Analyse Clingendael: 'Waarom heeft de EU een gemeenschappelijk buitenlands beleid nodig?'(en)

Met dank overgenomen van euforum.nl, gepubliceerd op donderdag 13 december 2012, 15:46.

Mikkel Vedby Rasmussen is professor at the University of Copenhagen at the department political science

DEN HAAG - The EU lacks a strong and credible narrative on its common foreign policy and its role in global affairs. Professor Rasmussen thinks that the eleven foreign ministers of the future of Europe group are focused too much on the EU structures instead of the future of the EU. Denmark will not put a lot of effort in developing a strong EU narrative as it remains outside the CFSP.

On 10 December 2012, the European Union will receive the Nobel Peace Prize at a ceremony in Oslo. It is a fitting description of the state of European politics that it is a Northern European country which has determinedly and repeatedly rejected membership of the Union which finds it fitting to recommend the Union for its work for peace. Had Alfred Nobel entrusted his will to the British Parliament, the Parliament in Athens or indeed the Parliament of the Netherlands, one suspects that the Peace Prize would have been awarded someone else.

From an outside perspective the EU is indeed a force for peace; a force for peace which has transformed the nature of European politics after the Second World War. This outside perspective remains abstract and structural when seen from the European capitals themselves. In the places where the Union is not vilified on the streets and in the press there is a widespread weariness about the entire European project. Even if the Union deserves a prize for ending strife and conflict on the continent, does the Union deserve a prize for beginning a new chapter in European history?

The development of the Union's foreign and security policy is crucially dependent on the Union's narrative. Since the 1990s the Union has launched a number of initiatives aimed at strengthening the Unions' and the member states' foreign, security and military capabilities. Despite some successes, few of these initiatives have been able to deliver on the promises. However, the approach adopted by the Union has been to move on with new initiatives in the not unreasonable expectation that a new initiative would provide the momentum needed. This momentum depends on the ability to provide a narrative for how and why the Union should be a factor in world affairs.

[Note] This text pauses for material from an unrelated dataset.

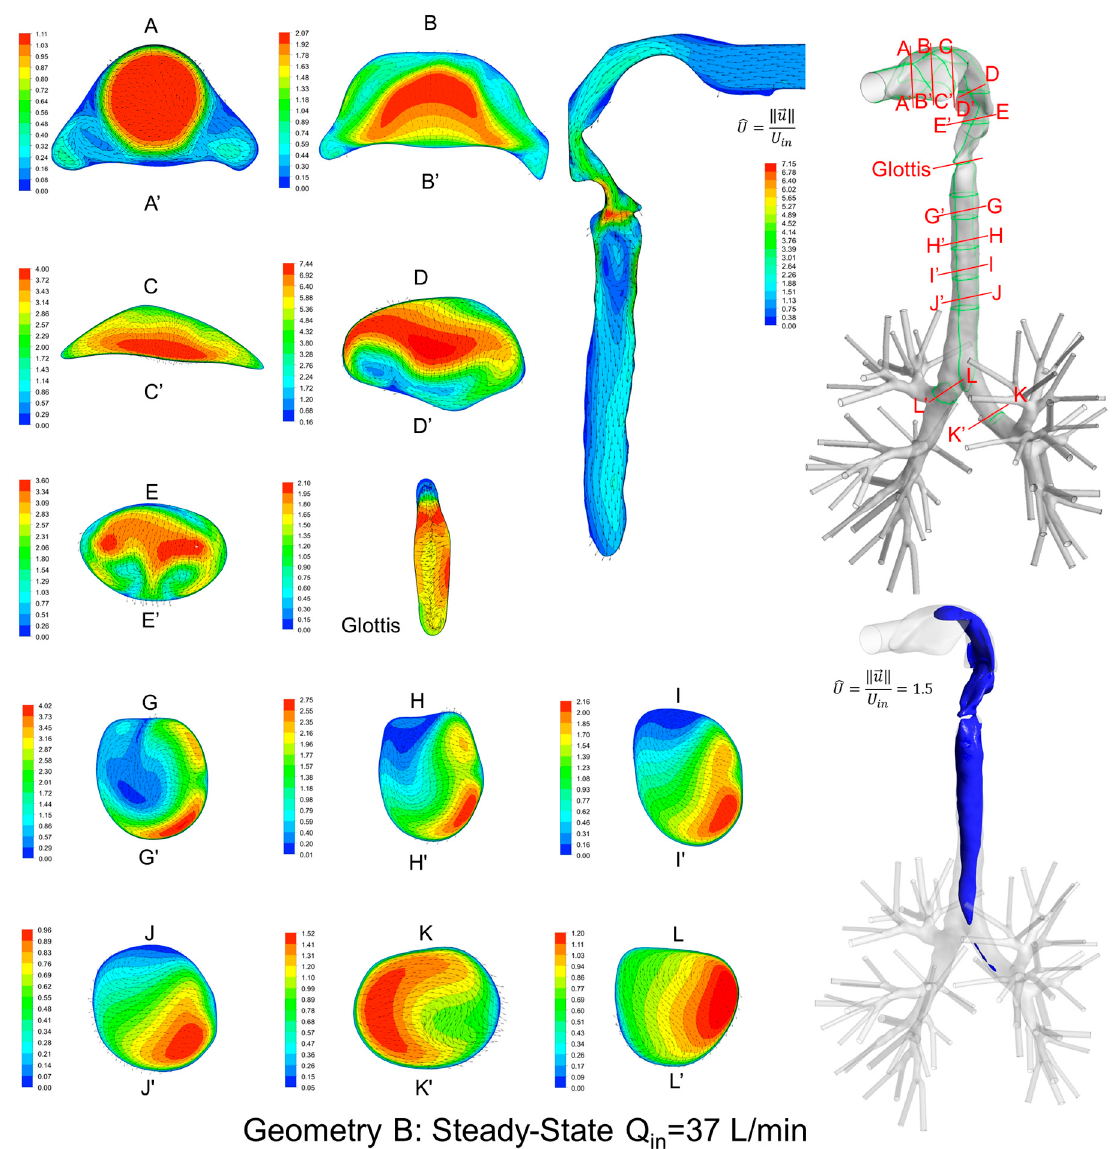
Figure 7. Dimensionless velocity distributions and laryngeal jet core at multiple cross-sections and the sagittal plane of Geometry B under a steady-state inhalation flow rate of Q in = 37 L/min.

The group of 11 foreign ministers of the future of Europe group recognise the need for a new European narrative. Unfortunately, they seem only to be able to imagine the future of the EU in terms of the successes of the past. Like the Nobel Committee, their statement is concerned with the structures of the Union rather than with the future of the Union. The foreign ministers mention the dual challenges of globalisation and the economic crisis arguing that the Union will need to "master" these developments "if we want our continent to enjoy bright future and effectively promote our interests and values". The foreign ministers are to master the foreign policy challenges in the same way as a carpenter wants to master his art. The entire document is focused on how the foreign ministers can be enabled to do a more effective job when they meet at the European Council in Brussels rather than on what they should achieve when they meet.

This is of course the classical, functional approach to European integration. To Jean Monnet or Robert Schumann this functional approach was a means to very clear political ends. These ends seem to be absent in the document. The foreign ministers have a number of suggestions on how to reform the European Union, but they seem unable or unwilling to explain why.

Perhaps the Danish foreign minister's participation in the 'Future of Europe'-Group is deceptive. Danes are as European as they are Euro-sceptical. Because of a constitutional requirement for referenda on European treaties the Danish position has been much closer to the population's views on the EU, than it has been the case in France, Germany and other core European countries. The position that came to the forefront of the debate in France and the Netherlands in the 2000s, was already present in the Danish debate - because of public pressure - from the 1990s. Denmark thus remains outside the formal structures of the CSFP, even if Danish officials are as active as possible in an EU-context and even more so in a NATO-context.

From a Danish perspective the Union's security and defence initiatives are about providing incentives for coalitions of member states to act. The Danish government and the people discussing this in Copenhagen will be focused on the merits of particular capabilities for particular missions. This confirms that Copenhagen is less committed to the overall narrative of the Union. The Danish government and the Danish public want more results and less talk. This also means that Denmark is not engaging in the difficult debate on first principles. Denmark does not have an answer to why the EU needs a foreign policy.